Elimizde bir örnek olay var… Yarısı ormanla kaplı olan Tonya'nın Malefes yöresinde bir çimento fabrikası hazırlığı söz konusu. Girişimci firma EMBA Trabzon Çimento Sanayii'nin müracaatı üzerine, Tonya Belediyesi fabrika karşılığında 97 dönümlük bir araziyi topluma danışma ihtiyacı duymadan belli bir bedel karşılığı satmış. Bu arada yaklaşık 60 dönüm daha araziye ihtiyaç duyulmuş. Bunun için de halkın hayvanlarını otlatmak için kullandığı bir mera arazisinin mera vasfını kaybetmesini sağlayıp Hazine'ye devir ettirip satış yapılması bekleniyormuş. Konuyla ilgili ÇED raporu bakanlığa sunulmuş fakat henüz onaylanmamış...
Yıllardır çimento sektöründe çalışan ve şu anda Azerbaycan'da bir işletmenin danışmanlığını yapan Kazım Demir isimli uzmanın konuyla ilgili görüşleri şöyle: “Bu fabrikanın Tonya'ya kurulmak istenmesine anlam veremiyorum.
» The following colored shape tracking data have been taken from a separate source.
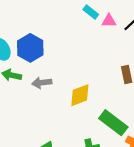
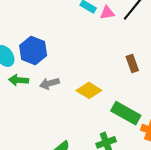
yellow diamond: (80, 95) -> (89, 90), turned 60

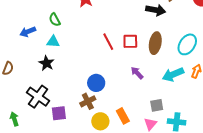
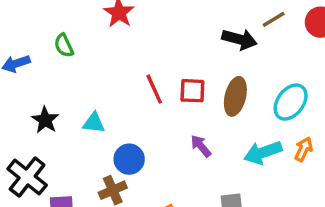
cyan triangle: (53, 42) -> (94, 123), moved

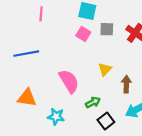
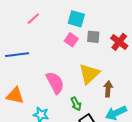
pink line: (41, 14) -> (33, 19), turned 40
yellow triangle: (105, 69) -> (89, 74), size x1.6
green arrow: (93, 102) -> (76, 104), turned 88

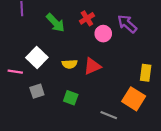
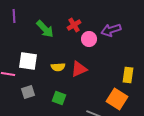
purple arrow: (127, 24) -> (111, 30), turned -60
white square: (37, 58) -> (28, 61), turned -36

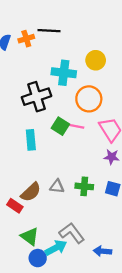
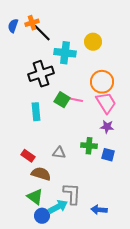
black line: (49, 31) -> (42, 33), moved, turned 42
orange circle: (89, 99) -> (102, 82), moved
green cross: (84, 186) -> (89, 146), moved
brown semicircle: (31, 192) -> (41, 174), moved, turned -120
red rectangle: (15, 206) -> (28, 156), moved
gray L-shape: (72, 233) -> (72, 194), turned 40

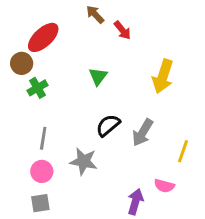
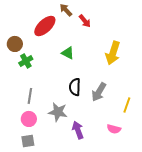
red ellipse: (43, 37) -> (45, 26), moved
green triangle: (98, 76) -> (68, 53), turned -40
black semicircle: (108, 125) -> (75, 87), turned -48
purple arrow: (135, 202) -> (78, 130), moved, turned -36

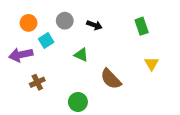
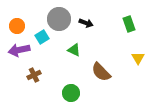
gray circle: (65, 21) -> (59, 19), size x1.5
orange circle: (29, 23) -> (17, 26), moved

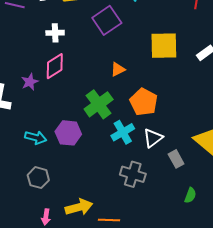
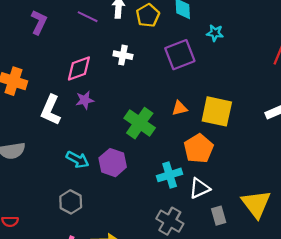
yellow square: (164, 46) -> (217, 111), moved
pink diamond: (55, 66) -> (79, 68), moved
green cross: (99, 104) -> (140, 123), moved, turned -32

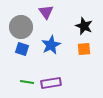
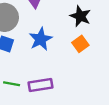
orange square: (84, 49) -> (80, 44), turned -32

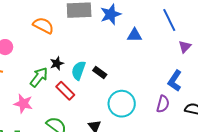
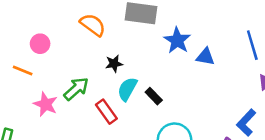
blue star: (111, 14) -> (177, 40), moved, turned -30
black star: (57, 63) -> (114, 64), moved
pink star: (23, 104) -> (46, 104), moved

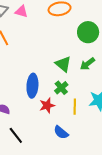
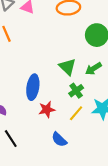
green cross: (61, 88) -> (76, 91), moved
yellow line: (75, 107) -> (76, 113), turned 35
Tonya ve çevresi yılın 11 ayı yağmurlu ve sisli. Tonya çanak gibi bir yer. Bu fabrikadan çıkacak karbondioksit ve diğer kimyasal atıklar o çanak bölgeye yayılacak. Yağmur ve nem ile birlikte iklimi değiştirebilecek. 1 ton klinker üretimi için 850 kg ile 1350 kg karbondioksit çevreye yayılır. Kyoto Protokolü bunun için çıkartıldı. Diğer sülfür gazları ile birlikte Tonya'nın yeşili gidecek. Ormanları yok olacak. Bu fabrikanın kapasitesi 1.500.000 ton hesaplanıyor. Kullanılacak işçi sayısı en fazla 150'dir. Uluslararası kurallar budur. Yoksa zarar eder. Çimento üretimi özel bilgi birikimi ister. Bu fabrikanın genel müdüründen tutun ustasına kadar dışarıdan gelecek. Tonyalı sadece düz işçi vasfı ile çalışabilecek. Bu sayı da 20-50 kişi arasıdır. Pazara bakıldığında bu kadar üretim tüketilemez. Çünkü çevrede çok sayıda fabrika var. İhracat için Azerbaycan pazarı bitmiş, Rusya, Soçhi Olimpiyatları için çimento alıyordu. Bakü'de ilk etapta 2.500.000 ton kapasiteli bir fabrika kuruluyor. Gelecek 5 yılda kapasite 5 milyon ton olacak. Çimentoların en büyük pazarı ise HES'ler. HES'ler bittiğinde kapasite 700 bin tonlara düşecek, işçi sayısı da 70 kişiye.”
Tonyalılar müstakbel işletmenin yönetiminin topluma doğru bilgi vermediğine dikkat çekiyorlar. Karbondioksit emisyonu sıfır olacak, ağaç kesilmeyecek, kamyonla nakliye yapılmayacak denmiş, ama taslak ÇED raporu bir ton çimentoya bir ton karbondioksitten, kesilecek yüz küsur bin ağaçtan ve yılda dört yüz bin ton malzemenin kamyonla taşınacağından söz etmekteymiş. Ayrıca Doğankaya'dan malzeme çekilmeyeceği ileri sürülse de, o bölgede üç tane taş ocağı ruhsatnamesi alınmış…
Hizmet aşkı olumlu bir şey… Yeter ki toplumsal meşruiyeti olsun ve fırsatçılığa meydan vermesin.